WHAT THE TASK REQUIRES:
In the data below, find the line that contains "right back paw: (225, 316)" and the line that contains "left shoulder: (399, 183)". Copy both, plus every line between them, exactly.

====== SOURCE INFORMATION ======

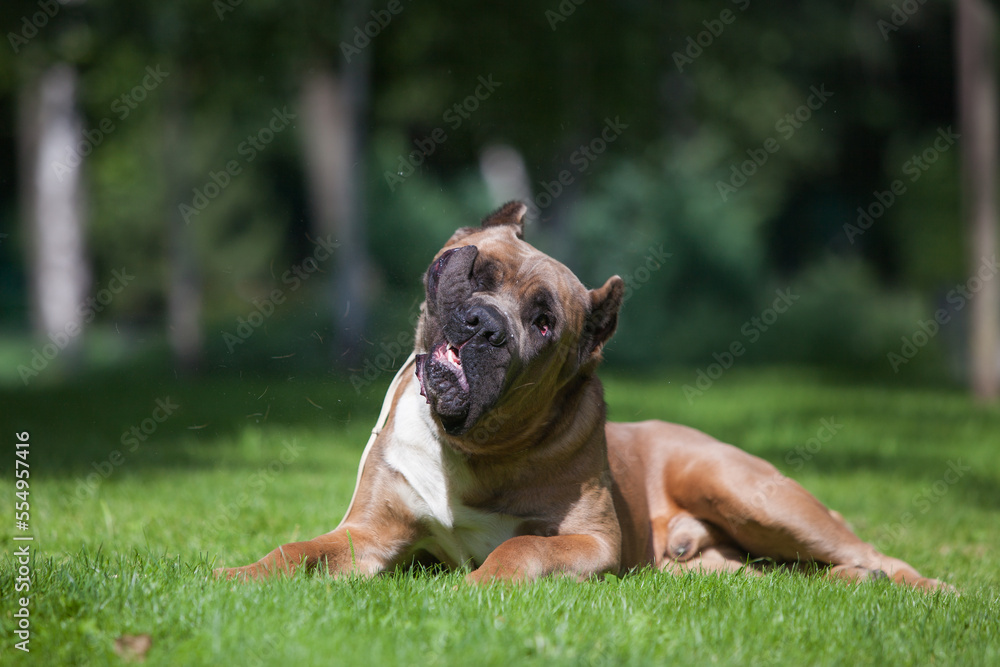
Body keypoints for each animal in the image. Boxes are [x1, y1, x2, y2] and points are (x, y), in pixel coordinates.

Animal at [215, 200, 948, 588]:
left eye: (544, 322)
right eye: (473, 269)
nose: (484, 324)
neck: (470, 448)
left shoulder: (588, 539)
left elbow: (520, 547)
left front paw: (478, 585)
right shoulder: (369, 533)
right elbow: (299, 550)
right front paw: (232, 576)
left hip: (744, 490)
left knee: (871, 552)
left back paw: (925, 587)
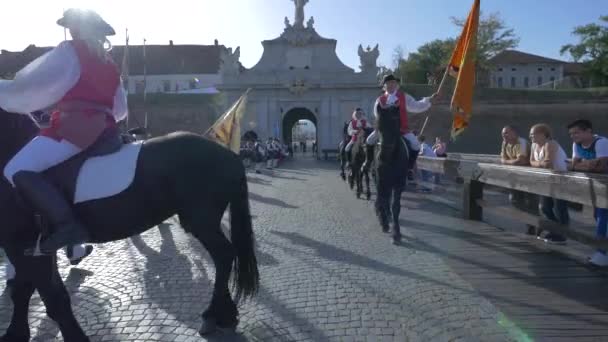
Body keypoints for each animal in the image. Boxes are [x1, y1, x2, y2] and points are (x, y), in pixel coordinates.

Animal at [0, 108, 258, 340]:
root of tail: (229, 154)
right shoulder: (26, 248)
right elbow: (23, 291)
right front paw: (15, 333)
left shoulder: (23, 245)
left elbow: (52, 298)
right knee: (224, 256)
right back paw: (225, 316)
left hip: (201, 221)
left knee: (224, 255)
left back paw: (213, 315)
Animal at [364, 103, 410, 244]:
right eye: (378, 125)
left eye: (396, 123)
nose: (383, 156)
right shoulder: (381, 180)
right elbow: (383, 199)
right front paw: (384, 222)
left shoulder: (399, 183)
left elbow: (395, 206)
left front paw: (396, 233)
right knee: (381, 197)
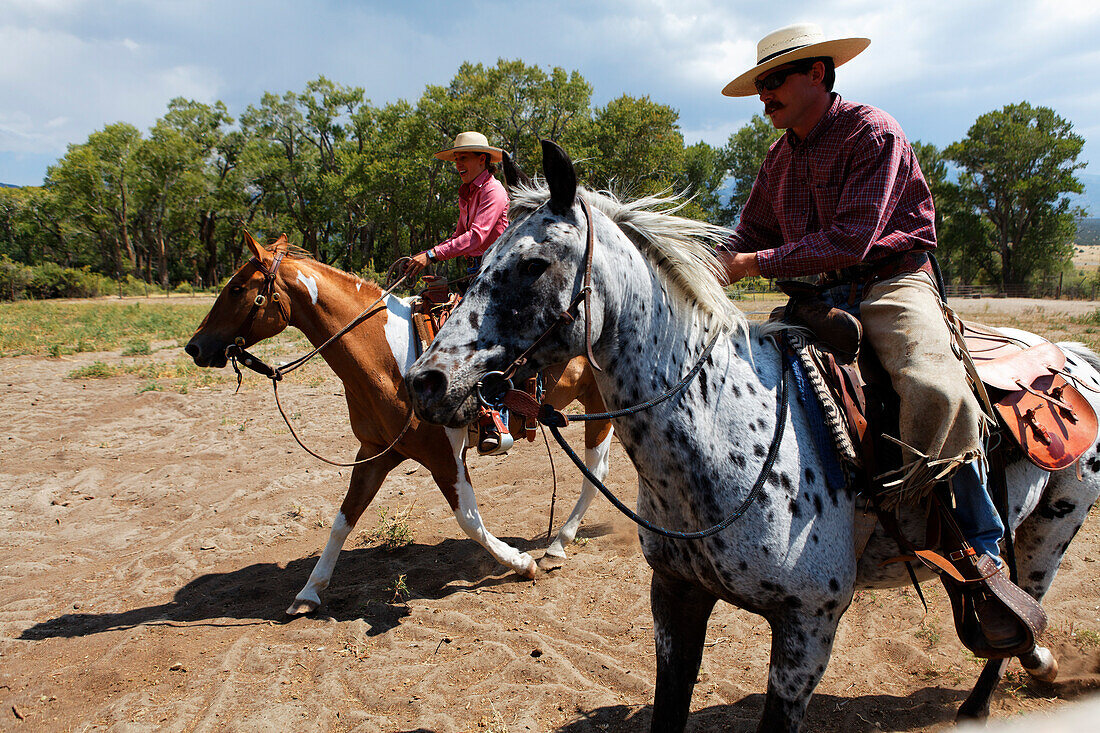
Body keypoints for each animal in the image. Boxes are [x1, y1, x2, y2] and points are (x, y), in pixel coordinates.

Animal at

======
====== SOURCE INFORMATION ======

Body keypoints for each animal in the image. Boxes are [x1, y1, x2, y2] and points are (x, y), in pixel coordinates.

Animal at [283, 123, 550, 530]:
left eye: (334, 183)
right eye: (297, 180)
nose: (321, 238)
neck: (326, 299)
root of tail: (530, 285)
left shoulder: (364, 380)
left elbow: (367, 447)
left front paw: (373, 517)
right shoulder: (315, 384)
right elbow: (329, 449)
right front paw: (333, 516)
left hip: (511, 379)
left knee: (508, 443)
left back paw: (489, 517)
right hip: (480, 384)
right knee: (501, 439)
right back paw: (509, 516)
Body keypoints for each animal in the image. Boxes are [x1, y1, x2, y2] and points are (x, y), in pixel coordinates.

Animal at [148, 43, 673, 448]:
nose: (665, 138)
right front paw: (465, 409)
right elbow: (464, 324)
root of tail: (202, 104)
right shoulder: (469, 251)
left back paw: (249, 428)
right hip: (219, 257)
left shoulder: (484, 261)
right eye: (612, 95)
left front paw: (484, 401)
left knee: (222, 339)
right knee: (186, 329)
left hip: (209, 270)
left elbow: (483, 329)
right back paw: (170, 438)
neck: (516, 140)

======

WRITTEN SOLUTION:
right back paw: (225, 316)
left hip: (201, 221)
left knee: (224, 255)
left back paw: (213, 315)
Animal at [364, 103, 410, 244]:
right eye: (378, 125)
left eye: (396, 123)
nose: (383, 156)
right shoulder: (381, 180)
right elbow: (383, 199)
right front paw: (384, 222)
left shoulder: (399, 183)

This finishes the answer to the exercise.